## AVAILABLE DATA

....

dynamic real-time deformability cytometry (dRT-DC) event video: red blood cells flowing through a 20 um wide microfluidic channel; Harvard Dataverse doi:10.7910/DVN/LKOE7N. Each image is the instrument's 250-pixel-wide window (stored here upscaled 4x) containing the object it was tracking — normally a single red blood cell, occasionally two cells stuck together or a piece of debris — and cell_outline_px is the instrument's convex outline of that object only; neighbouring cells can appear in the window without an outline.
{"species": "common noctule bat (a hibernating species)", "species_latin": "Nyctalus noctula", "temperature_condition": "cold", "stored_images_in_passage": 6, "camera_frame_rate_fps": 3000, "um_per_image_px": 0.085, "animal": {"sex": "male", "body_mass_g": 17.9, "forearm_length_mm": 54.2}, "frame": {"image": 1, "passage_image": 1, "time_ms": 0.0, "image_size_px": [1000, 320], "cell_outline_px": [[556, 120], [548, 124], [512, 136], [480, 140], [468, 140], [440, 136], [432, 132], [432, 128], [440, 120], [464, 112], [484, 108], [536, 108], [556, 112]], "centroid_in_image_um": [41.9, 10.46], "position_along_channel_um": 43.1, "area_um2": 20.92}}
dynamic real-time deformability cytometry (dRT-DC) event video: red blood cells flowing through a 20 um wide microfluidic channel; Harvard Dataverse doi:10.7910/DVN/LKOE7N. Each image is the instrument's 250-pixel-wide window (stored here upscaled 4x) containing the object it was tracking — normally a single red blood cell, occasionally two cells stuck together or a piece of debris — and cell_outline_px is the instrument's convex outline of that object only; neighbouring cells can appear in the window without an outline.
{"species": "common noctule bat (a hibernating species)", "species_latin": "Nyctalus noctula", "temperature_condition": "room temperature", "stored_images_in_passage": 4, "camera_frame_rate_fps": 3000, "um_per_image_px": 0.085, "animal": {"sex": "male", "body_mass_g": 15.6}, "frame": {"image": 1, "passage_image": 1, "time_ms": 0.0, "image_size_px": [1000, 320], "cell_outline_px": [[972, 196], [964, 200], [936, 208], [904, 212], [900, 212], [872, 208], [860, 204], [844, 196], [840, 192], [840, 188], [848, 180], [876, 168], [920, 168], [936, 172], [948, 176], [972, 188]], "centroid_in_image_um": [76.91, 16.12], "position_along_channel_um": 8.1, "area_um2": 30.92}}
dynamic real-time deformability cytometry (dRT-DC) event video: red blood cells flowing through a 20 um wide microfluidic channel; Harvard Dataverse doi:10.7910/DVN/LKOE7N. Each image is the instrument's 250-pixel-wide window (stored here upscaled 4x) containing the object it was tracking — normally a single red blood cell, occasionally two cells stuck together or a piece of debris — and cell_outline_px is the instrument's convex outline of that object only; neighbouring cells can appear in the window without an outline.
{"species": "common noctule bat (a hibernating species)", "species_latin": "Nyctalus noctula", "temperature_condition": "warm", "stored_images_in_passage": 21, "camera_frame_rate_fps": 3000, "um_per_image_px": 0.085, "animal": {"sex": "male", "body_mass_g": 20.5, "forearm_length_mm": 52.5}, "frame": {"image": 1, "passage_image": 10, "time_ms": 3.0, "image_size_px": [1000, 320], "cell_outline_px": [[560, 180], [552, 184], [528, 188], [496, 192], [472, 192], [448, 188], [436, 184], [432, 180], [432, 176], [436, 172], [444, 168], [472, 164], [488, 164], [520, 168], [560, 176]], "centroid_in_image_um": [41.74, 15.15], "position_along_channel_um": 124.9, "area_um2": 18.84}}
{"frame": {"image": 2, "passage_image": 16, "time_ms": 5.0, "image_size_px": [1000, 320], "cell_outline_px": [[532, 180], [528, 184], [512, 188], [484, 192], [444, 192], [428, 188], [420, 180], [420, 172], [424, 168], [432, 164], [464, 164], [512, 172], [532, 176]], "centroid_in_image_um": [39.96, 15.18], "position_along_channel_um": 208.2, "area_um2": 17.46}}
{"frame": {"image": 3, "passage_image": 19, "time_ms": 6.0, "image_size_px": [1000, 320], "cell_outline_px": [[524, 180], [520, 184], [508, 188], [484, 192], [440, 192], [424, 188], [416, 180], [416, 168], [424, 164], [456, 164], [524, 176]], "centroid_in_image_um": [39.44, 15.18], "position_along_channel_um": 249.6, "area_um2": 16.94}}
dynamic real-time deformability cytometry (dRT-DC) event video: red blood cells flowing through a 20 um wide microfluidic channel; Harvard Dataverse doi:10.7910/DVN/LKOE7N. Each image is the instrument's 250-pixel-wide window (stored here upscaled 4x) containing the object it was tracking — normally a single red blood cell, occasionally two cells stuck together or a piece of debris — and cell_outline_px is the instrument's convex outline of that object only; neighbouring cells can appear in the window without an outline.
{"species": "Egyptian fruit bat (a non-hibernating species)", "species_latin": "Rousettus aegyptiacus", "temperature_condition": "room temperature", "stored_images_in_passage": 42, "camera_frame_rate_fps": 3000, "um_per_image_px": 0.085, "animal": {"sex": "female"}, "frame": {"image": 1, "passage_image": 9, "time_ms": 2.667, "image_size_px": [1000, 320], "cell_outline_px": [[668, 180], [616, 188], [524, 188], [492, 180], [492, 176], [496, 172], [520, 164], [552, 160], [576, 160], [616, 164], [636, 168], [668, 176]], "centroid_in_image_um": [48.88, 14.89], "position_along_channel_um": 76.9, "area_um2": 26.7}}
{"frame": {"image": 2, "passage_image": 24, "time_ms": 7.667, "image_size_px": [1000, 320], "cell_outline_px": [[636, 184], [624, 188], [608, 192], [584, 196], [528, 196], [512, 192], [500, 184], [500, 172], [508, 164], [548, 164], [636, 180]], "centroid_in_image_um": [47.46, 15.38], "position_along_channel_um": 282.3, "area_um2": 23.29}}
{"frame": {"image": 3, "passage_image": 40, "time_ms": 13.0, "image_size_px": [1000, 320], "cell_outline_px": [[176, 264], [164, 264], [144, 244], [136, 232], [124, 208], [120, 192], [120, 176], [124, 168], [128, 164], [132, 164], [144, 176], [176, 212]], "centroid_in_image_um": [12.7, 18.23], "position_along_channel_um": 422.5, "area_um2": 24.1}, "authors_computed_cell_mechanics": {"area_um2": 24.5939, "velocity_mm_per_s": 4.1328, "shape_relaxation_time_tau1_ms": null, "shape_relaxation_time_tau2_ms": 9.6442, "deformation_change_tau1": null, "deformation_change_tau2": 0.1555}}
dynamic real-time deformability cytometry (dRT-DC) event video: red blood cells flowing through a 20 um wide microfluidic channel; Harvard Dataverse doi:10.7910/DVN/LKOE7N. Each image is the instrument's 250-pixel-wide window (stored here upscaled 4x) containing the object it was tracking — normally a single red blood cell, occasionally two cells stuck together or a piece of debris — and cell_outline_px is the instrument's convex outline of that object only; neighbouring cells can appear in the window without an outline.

....

## PROBLEM TO WORK ON
Each line of the material should be echoed exactly.

## FINAL ANSWER
dynamic real-time deformability cytometry (dRT-DC) event video: red blood cells flowing through a 20 um wide microfluidic channel; Harvard Dataverse doi:10.7910/DVN/LKOE7N. Each image is the instrument's 250-pixel-wide window (stored here upscaled 4x) containing the object it was tracking — normally a single red blood cell, occasionally two cells stuck together or a piece of debris — and cell_outline_px is the instrument's convex outline of that object only; neighbouring cells can appear in the window without an outline.
{"species": "common noctule bat (a hibernating species)", "species_latin": "Nyctalus noctula", "temperature_condition": "cold", "stored_images_in_passage": 6, "camera_frame_rate_fps": 3000, "um_per_image_px": 0.085, "animal": {"sex": "male", "body_mass_g": 17.9, "forearm_length_mm": 54.2}, "frame": {"image": 1, "passage_image": 1, "time_ms": 0.0, "image_size_px": [1000, 320], "cell_outline_px": [[556, 120], [548, 124], [512, 136], [480, 140], [468, 140], [440, 136], [432, 132], [432, 128], [440, 120], [464, 112], [484, 108], [536, 108], [556, 112]], "centroid_in_image_um": [41.9, 10.46], "position_along_channel_um": 43.1, "area_um2": 20.92}}
dynamic real-time deformability cytometry (dRT-DC) event video: red blood cells flowing through a 20 um wide microfluidic channel; Harvard Dataverse doi:10.7910/DVN/LKOE7N. Each image is the instrument's 250-pixel-wide window (stored here upscaled 4x) containing the object it was tracking — normally a single red blood cell, occasionally two cells stuck together or a piece of debris — and cell_outline_px is the instrument's convex outline of that object only; neighbouring cells can appear in the window without an outline.
{"species": "common noctule bat (a hibernating species)", "species_latin": "Nyctalus noctula", "temperature_condition": "room temperature", "stored_images_in_passage": 4, "camera_frame_rate_fps": 3000, "um_per_image_px": 0.085, "animal": {"sex": "male", "body_mass_g": 15.6}, "frame": {"image": 1, "passage_image": 1, "time_ms": 0.0, "image_size_px": [1000, 320], "cell_outline_px": [[972, 196], [964, 200], [936, 208], [904, 212], [900, 212], [872, 208], [860, 204], [844, 196], [840, 192], [840, 188], [848, 180], [876, 168], [920, 168], [936, 172], [948, 176], [972, 188]], "centroid_in_image_um": [76.91, 16.12], "position_along_channel_um": 8.1, "area_um2": 30.92}}
dynamic real-time deformability cytometry (dRT-DC) event video: red blood cells flowing through a 20 um wide microfluidic channel; Harvard Dataverse doi:10.7910/DVN/LKOE7N. Each image is the instrument's 250-pixel-wide window (stored here upscaled 4x) containing the object it was tracking — normally a single red blood cell, occasionally two cells stuck together or a piece of debris — and cell_outline_px is the instrument's convex outline of that object only; neighbouring cells can appear in the window without an outline.
{"species": "common noctule bat (a hibernating species)", "species_latin": "Nyctalus noctula", "temperature_condition": "warm", "stored_images_in_passage": 21, "camera_frame_rate_fps": 3000, "um_per_image_px": 0.085, "animal": {"sex": "male", "body_mass_g": 20.5, "forearm_length_mm": 52.5}, "frame": {"image": 1, "passage_image": 10, "time_ms": 3.0, "image_size_px": [1000, 320], "cell_outline_px": [[560, 180], [552, 184], [528, 188], [496, 192], [472, 192], [448, 188], [436, 184], [432, 180], [432, 176], [436, 172], [444, 168], [472, 164], [488, 164], [520, 168], [560, 176]], "centroid_in_image_um": [41.74, 15.15], "position_along_channel_um": 124.9, "area_um2": 18.84}}
{"frame": {"image": 2, "passage_image": 16, "time_ms": 5.0, "image_size_px": [1000, 320], "cell_outline_px": [[532, 180], [528, 184], [512, 188], [484, 192], [444, 192], [428, 188], [420, 180], [420, 172], [424, 168], [432, 164], [464, 164], [512, 172], [532, 176]], "centroid_in_image_um": [39.96, 15.18], "position_along_channel_um": 208.2, "area_um2": 17.46}}
{"frame": {"image": 3, "passage_image": 19, "time_ms": 6.0, "image_size_px": [1000, 320], "cell_outline_px": [[524, 180], [520, 184], [508, 188], [484, 192], [440, 192], [424, 188], [416, 180], [416, 168], [424, 164], [456, 164], [524, 176]], "centroid_in_image_um": [39.44, 15.18], "position_along_channel_um": 249.6, "area_um2": 16.94}}
dynamic real-time deformability cytometry (dRT-DC) event video: red blood cells flowing through a 20 um wide microfluidic channel; Harvard Dataverse doi:10.7910/DVN/LKOE7N. Each image is the instrument's 250-pixel-wide window (stored here upscaled 4x) containing the object it was tracking — normally a single red blood cell, occasionally two cells stuck together or a piece of debris — and cell_outline_px is the instrument's convex outline of that object only; neighbouring cells can appear in the window without an outline.
{"species": "Egyptian fruit bat (a non-hibernating species)", "species_latin": "Rousettus aegyptiacus", "temperature_condition": "room temperature", "stored_images_in_passage": 42, "camera_frame_rate_fps": 3000, "um_per_image_px": 0.085, "animal": {"sex": "female"}, "frame": {"image": 1, "passage_image": 9, "time_ms": 2.667, "image_size_px": [1000, 320], "cell_outline_px": [[668, 180], [616, 188], [524, 188], [492, 180], [492, 176], [496, 172], [520, 164], [552, 160], [576, 160], [616, 164], [636, 168], [668, 176]], "centroid_in_image_um": [48.88, 14.89], "position_along_channel_um": 76.9, "area_um2": 26.7}}
{"frame": {"image": 2, "passage_image": 24, "time_ms": 7.667, "image_size_px": [1000, 320], "cell_outline_px": [[636, 184], [624, 188], [608, 192], [584, 196], [528, 196], [512, 192], [500, 184], [500, 172], [508, 164], [548, 164], [636, 180]], "centroid_in_image_um": [47.46, 15.38], "position_along_channel_um": 282.3, "area_um2": 23.29}}
{"frame": {"image": 3, "passage_image": 40, "time_ms": 13.0, "image_size_px": [1000, 320], "cell_outline_px": [[176, 264], [164, 264], [144, 244], [136, 232], [124, 208], [120, 192], [120, 176], [124, 168], [128, 164], [132, 164], [144, 176], [176, 212]], "centroid_in_image_um": [12.7, 18.23], "position_along_channel_um": 422.5, "area_um2": 24.1}, "authors_computed_cell_mechanics": {"area_um2": 24.5939, "velocity_mm_per_s": 4.1328, "shape_relaxation_time_tau1_ms": null, "shape_relaxation_time_tau2_ms": 9.6442, "deformation_change_tau1": null, "deformation_change_tau2": 0.1555}}
dynamic real-time deformability cytometry (dRT-DC) event video: red blood cells flowing through a 20 um wide microfluidic channel; Harvard Dataverse doi:10.7910/DVN/LKOE7N. Each image is the instrument's 250-pixel-wide window (stored here upscaled 4x) containing the object it was tracking — normally a single red blood cell, occasionally two cells stuck together or a piece of debris — and cell_outline_px is the instrument's convex outline of that object only; neighbouring cells can appear in the window without an outline.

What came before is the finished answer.